On the Web, of the Web

LITA 2011 Keynote, October 1, 2011

by Karen Coyle

I'm giving this talk as an overview because I believe that we are at the end of an era, and therefore at the beginning of something new. We are at the proverbial tipping point.

I have being speaking and writing for the last few years about the Semantic Web and Linked Data. These, however, are details that fit into this big picture, and it is vital for us to look at the context around those details so that we can make decisions as we move forward.

The New World

This is a new world. Let's do an environment scan: Today's world is:

Today's resources are:

Today's users:

The entire concept of communication is changing.

So our world is digital and interactive; information that is informal is part of the record, and text is waning. What is the library profession doing about this? I may have a skewed view because of the emphasis on metadata in my work, but I see two primary trends. The first is the development of the "FRamily": FRBR, FRAD, FRSAD. These are an attempt to create a new, modern, bibliographic model, based on the concept of relational databases, a concept that was new in the 1970's, but is being replaced by less structured data like triple stores. The new cataloging rules, RDA, are in part an implementation of these models, in particular of FRBR. The other trend is that of the Semantic Web and linked data, new general models of metadata coming out of the World Wide Web Consortium. These two trends I characterize, respectively, as relating to cataloging (FRs and RDA) and knowledge organization (linked data).

The Year of Linked Data

For libraries, this is the year of linked data. The year when it went from being a wild, harebrained idea to becoming accepted as mainstream. The British Library has issued the British National Bibliography as linked data. Sweden's national library's catalog, LIBRIS, exports bibliographic data in linked data format. Numerous German libraries have provided exports of their data in linked data format.
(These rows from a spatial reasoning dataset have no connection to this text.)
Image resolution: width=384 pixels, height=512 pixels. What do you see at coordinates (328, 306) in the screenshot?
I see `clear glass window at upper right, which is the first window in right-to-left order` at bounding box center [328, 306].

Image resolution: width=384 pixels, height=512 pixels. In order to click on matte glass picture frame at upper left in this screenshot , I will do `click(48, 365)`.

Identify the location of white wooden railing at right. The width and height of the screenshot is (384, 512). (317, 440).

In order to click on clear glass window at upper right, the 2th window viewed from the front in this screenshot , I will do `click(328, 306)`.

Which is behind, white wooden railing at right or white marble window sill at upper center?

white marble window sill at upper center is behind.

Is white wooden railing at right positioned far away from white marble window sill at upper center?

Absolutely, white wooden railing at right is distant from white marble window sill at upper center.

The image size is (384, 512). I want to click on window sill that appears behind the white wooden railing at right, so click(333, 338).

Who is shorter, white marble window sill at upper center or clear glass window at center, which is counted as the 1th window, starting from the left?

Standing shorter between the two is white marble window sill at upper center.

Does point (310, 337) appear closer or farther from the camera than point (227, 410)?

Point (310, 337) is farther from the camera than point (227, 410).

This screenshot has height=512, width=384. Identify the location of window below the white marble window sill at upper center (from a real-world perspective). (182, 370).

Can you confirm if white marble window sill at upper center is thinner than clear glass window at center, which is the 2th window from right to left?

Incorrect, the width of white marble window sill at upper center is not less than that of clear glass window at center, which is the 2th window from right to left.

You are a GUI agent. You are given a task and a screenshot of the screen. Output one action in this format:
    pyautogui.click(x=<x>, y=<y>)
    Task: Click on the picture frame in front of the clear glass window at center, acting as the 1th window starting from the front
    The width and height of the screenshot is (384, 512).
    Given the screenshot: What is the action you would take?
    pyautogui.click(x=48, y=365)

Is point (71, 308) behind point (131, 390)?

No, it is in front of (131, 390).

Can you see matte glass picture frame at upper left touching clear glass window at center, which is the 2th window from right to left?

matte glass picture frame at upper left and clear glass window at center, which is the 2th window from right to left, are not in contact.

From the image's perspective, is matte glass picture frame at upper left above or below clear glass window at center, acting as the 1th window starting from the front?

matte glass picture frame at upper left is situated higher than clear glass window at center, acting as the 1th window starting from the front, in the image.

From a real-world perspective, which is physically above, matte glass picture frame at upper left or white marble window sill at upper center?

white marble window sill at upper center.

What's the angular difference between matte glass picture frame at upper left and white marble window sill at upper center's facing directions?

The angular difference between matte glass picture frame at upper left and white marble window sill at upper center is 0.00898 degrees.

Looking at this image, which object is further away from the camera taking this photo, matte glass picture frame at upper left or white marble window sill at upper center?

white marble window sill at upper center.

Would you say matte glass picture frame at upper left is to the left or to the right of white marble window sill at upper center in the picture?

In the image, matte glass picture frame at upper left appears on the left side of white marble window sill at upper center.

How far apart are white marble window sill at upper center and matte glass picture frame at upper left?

Here in the US, the Library of Congress is building up a set of essential bibliographic vocabularies in linked data format, including LCSH and the Name Authorities file, plus a number of the coded controlled lists from MARC21. The Virtual International Authority File, a union file of name authorities records from nearly 20 national libraries, is natively in linked data format.

The advantages of linked data are real. The primary reason to move to linked data is that it is a metadata format designed for data that lives on the Web. This in itself has a multiplicity of positives – being on the web means being able to interact with web resources; it means being visible to web users; it also means being able to take advantage of the web as a platform. This latter cannot be understated: the web is a huge system based on solid technology that is much more reliable than any small organization can create in house. (Google, not a small organization, may have a private network that rivals the web, but the rest of us cannot get anywhere near that.)  I'm talking not about 'web scale,' but 'on the web.'

There are other excellent reasons to move to linked data. Linked data provides a flexibility that previous technologies do not. Linked data allows expansion in a non-disruptive way; just as anyone on the web can link to documents on your web site with, anyone can link to your data. And that linking has no effect on what it links to, other than providing new paths of access. Not only can others link to your data, you can link to your own data. This means that you can build up your data incrementally without having to modify your data structure or the systems that manage that data.  No more waiting two years to add a code to our record format, then having to coordinate implementation on a broad basis so that all systems are in sync.  Systems can ignore "new" data until they are ready to make use of it.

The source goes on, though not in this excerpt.